===== Dataset records =====
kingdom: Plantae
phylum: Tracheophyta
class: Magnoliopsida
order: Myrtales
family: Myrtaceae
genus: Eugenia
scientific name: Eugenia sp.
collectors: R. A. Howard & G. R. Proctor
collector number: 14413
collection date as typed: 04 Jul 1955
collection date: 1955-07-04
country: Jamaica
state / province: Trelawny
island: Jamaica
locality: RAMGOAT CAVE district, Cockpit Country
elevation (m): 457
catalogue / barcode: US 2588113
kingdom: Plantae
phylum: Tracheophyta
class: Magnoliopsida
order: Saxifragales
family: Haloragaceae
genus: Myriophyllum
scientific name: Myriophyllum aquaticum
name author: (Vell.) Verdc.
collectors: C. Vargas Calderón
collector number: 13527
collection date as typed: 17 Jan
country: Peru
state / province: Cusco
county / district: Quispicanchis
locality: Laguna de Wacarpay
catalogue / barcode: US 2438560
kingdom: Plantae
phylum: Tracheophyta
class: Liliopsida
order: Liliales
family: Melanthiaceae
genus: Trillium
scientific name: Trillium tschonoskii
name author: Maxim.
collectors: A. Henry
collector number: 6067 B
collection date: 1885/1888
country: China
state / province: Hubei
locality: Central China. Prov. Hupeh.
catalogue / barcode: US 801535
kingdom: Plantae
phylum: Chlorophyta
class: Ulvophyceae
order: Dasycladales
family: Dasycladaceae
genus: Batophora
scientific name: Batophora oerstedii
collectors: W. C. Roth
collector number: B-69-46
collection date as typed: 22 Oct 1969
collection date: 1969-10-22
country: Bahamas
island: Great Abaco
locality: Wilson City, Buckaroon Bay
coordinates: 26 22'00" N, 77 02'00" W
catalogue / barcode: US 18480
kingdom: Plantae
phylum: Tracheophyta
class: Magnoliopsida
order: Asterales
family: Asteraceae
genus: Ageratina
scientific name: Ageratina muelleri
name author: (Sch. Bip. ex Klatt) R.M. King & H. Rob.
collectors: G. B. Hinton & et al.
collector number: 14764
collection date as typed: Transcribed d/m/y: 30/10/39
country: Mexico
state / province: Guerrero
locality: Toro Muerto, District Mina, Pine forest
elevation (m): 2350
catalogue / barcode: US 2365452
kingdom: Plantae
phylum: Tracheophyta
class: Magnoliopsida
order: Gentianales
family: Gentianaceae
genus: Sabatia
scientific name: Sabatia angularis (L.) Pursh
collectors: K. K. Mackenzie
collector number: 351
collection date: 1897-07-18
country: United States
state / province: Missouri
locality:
=====
Identify each line of the items above that contains the word "barcode", and copy those lines out in full.

Answer to the problem —
catalogue / barcode: US 2588113
catalogue / barcode: US 2438560
catalogue / barcode: US 801535
catalogue / barcode: US 18480
catalogue / barcode: US 2365452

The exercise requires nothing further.